• WORK REQUEST: In the entries below, the word "title" appears on some lines. Copy each of those lines.
━━━━
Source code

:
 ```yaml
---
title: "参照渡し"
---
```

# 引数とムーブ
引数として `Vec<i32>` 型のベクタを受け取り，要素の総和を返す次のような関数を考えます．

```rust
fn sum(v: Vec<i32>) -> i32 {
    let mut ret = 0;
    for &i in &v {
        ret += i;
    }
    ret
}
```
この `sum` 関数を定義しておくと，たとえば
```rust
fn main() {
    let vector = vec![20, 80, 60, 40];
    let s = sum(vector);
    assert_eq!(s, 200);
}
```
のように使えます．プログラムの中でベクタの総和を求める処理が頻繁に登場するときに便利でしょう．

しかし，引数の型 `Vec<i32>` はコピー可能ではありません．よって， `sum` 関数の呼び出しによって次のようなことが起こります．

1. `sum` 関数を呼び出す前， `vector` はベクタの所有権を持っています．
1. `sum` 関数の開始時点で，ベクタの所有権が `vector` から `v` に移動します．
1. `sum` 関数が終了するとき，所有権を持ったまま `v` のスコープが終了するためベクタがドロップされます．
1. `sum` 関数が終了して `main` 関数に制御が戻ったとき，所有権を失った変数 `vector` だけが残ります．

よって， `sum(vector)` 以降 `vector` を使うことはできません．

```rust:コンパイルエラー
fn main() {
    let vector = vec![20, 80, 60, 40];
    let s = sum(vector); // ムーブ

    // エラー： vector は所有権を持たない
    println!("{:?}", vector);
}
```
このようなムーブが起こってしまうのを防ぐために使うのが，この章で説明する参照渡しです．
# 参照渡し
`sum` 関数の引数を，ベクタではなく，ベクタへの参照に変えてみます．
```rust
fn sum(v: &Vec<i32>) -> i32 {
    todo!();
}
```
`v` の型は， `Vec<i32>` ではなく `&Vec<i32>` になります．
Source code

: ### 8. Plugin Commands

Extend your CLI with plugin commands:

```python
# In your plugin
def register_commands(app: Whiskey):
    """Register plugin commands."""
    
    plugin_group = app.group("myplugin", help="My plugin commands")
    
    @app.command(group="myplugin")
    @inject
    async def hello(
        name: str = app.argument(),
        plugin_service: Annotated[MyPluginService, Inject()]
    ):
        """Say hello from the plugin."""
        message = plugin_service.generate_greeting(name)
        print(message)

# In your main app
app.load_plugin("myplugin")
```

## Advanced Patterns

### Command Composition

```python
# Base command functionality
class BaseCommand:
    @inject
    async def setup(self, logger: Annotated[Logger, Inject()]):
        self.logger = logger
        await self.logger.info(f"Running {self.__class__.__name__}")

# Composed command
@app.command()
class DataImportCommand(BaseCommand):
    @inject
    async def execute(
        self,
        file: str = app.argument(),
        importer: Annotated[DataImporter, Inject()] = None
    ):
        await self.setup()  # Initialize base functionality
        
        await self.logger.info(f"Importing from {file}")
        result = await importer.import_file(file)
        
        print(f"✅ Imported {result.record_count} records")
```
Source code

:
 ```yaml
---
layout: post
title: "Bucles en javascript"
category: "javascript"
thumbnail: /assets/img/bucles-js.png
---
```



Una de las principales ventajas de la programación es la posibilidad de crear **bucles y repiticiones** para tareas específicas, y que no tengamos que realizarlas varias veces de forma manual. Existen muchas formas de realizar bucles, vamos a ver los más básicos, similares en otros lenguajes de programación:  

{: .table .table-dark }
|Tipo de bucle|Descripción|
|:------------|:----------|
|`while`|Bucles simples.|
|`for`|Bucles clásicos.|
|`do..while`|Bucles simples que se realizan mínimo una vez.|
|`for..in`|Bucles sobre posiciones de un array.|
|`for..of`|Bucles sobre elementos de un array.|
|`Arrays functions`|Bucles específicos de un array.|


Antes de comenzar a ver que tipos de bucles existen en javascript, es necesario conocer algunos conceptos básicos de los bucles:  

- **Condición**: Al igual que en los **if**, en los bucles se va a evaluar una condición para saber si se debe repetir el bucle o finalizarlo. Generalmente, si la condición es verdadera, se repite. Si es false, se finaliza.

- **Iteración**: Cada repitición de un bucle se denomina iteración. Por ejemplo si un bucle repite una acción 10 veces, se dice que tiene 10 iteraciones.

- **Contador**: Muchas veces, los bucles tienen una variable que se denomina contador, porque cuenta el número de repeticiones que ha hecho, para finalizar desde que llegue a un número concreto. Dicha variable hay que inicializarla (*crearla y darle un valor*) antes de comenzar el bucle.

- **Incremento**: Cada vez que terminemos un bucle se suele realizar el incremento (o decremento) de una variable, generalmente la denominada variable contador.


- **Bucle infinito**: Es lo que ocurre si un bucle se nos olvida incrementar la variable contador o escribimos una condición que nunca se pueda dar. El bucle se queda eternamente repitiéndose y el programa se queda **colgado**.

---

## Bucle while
━━━━
• TASK RESPONSE:
title: "参照渡し"
title: "Bucles en javascript"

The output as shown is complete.